Hackers accessed approximately 4,854,209 customer (parent) accounts and 6,368,509 related children's profiles worldwide through Vtech- a high profile children's toy company. A child's profile includes their name, gender and birthdate.
According to Vtech's website "an unauthorised party accessed Vtech customer data on the Learning Lodge app store customer database and Kid Connect servers".
Learning Lodge allows people to download apps, learning games, e-books and other educational content to their Vtech products. Kid Connect allows parents using a smartphone app to chat with their children using a VTech tablet.
Vtech have now suspended access to the apps and various websites connected to them.

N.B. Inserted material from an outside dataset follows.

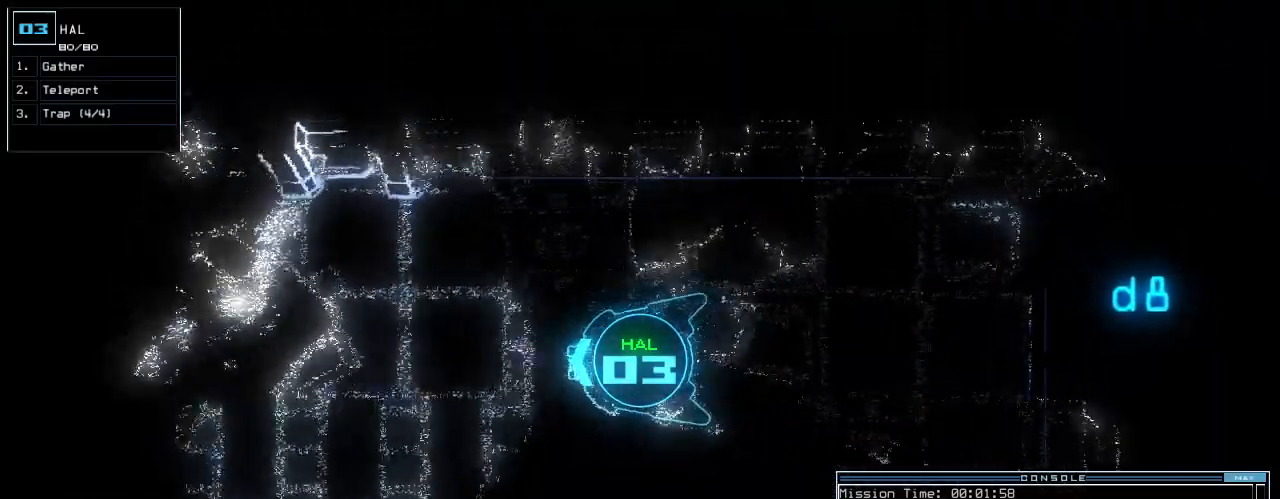
{"keys": ["up"], "events": [[100, "left", "up"], [240, "right", "down"], [480, "right", "up"]]}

According to Vtech's press release, 40,244 adult profiles and 55,102 children's profiles have been affected in Ireland by the data breach. As the investigation is ongoing, Vtech have been unable to confirm whether pictures and chats between families in the Kid Connect Server have been compromised.
It brings to the fore critical questions in terms of children's safety in a digital world; have you ever carried out a risk based audit on your child's online activities?

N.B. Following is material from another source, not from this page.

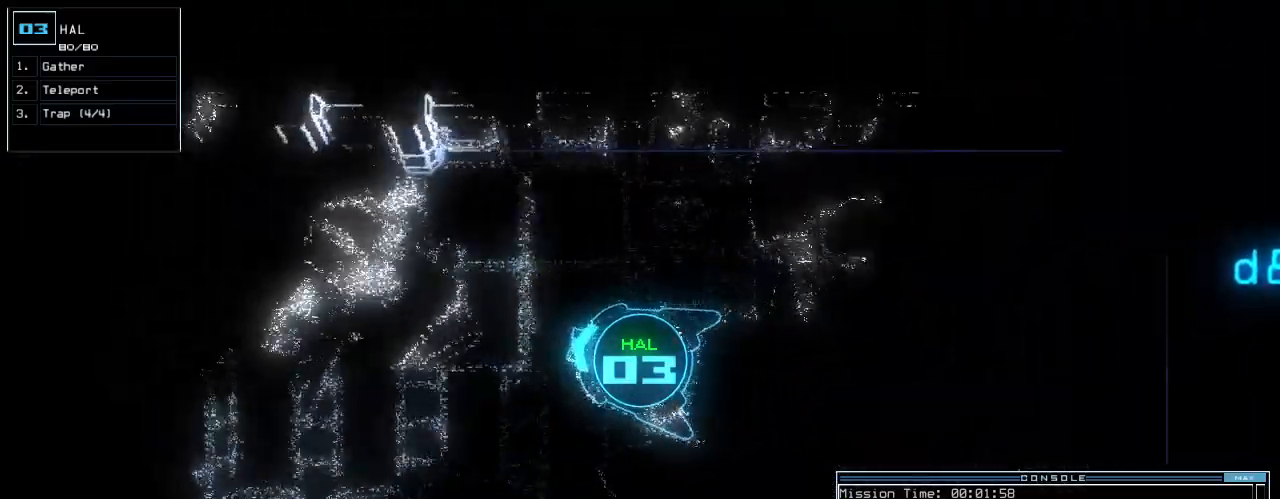
{"keys": ["up"], "events": [[100, "right", "down"], [120, "right", "up"], [400, "left", "down"], [500, "left", "up"]]}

- ensure you know what apps your child is using;
- read the data protection policy for each of the apps your child downloads;
- take down profile pictures in their gaming profiles; and
- find out who are they are chatting to online.
You have a role to play in data protection- you might be unaware that you or your child has been the victim of information technology crime.
The breach affected approximately 5 million customer accounts and children's profiles, according to VTech. The customer data is located in VTech's Learning Lodge application store, where customers download apps, e-books, and other content for VTech's products.